**Study material**
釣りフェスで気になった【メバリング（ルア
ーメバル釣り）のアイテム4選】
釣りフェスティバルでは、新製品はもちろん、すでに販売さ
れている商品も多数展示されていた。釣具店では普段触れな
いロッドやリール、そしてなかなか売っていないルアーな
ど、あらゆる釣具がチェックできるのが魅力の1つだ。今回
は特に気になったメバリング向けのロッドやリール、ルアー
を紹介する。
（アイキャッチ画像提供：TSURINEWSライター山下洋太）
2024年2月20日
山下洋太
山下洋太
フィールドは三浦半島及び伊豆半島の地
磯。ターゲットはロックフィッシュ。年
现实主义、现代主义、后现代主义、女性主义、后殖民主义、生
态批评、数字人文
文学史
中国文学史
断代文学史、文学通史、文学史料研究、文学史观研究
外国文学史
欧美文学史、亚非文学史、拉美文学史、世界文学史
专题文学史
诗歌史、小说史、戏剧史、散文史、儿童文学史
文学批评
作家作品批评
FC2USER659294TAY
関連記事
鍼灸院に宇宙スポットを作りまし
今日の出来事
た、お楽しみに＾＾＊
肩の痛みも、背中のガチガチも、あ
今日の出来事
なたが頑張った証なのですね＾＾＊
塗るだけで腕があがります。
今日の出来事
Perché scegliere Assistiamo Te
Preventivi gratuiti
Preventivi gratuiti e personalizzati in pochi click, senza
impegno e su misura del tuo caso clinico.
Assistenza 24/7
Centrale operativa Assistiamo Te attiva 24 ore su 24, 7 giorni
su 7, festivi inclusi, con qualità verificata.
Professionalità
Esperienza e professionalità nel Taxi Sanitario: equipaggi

**Task directions**
Each record above must be output without any alteration.

**Answer below**
釣りフェスで気になった【メバリング（ルア
ーメバル釣り）のアイテム4選】
釣りフェスティバルでは、新製品はもちろん、すでに販売さ
れている商品も多数展示されていた。釣具店では普段触れな
いロッドやリール、そしてなかなか売っていないルアーな
ど、あらゆる釣具がチェックできるのが魅力の1つだ。今回
は特に気になったメバリング向けのロッドやリール、ルアー
を紹介する。
（アイキャッチ画像提供：TSURINEWSライター山下洋太）
2024年2月20日
山下洋太
山下洋太
フィールドは三浦半島及び伊豆半島の地
磯。ターゲットはロックフィッシュ。年
现实主义、现代主义、后现代主义、女性主义、后殖民主义、生
态批评、数字人文
文学史
中国文学史
断代文学史、文学通史、文学史料研究、文学史观研究
外国文学史
欧美文学史、亚非文学史、拉美文学史、世界文学史
专题文学史
诗歌史、小说史、戏剧史、散文史、儿童文学史
文学批评
作家作品批评
FC2USER659294TAY
関連記事
鍼灸院に宇宙スポットを作りまし
今日の出来事
た、お楽しみに＾＾＊
肩の痛みも、背中のガチガチも、あ
今日の出来事
なたが頑張った証なのですね＾＾＊
塗るだけで腕があがります。
今日の出来事
Perché scegliere Assistiamo Te
Preventivi gratuiti
Preventivi gratuiti e personalizzati in pochi click, senza
impegno e su misura del tuo caso clinico.
Assistenza 24/7
Centrale operativa Assistiamo Te attiva 24 ore su 24, 7 giorni
su 7, festivi inclusi, con qualità verificata.
Professionalità
Esperienza e professionalità nel Taxi Sanitario: equipaggi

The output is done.